*Exercise goal*
In the entries that follow, how many lines hold "aldık"? Nothing but the number is expected.

+ + +

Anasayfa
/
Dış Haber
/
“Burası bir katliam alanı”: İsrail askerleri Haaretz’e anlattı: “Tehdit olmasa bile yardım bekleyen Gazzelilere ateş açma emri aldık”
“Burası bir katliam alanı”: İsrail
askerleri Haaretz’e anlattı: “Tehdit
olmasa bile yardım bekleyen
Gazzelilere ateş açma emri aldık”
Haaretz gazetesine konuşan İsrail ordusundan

+ + +

*Response*
2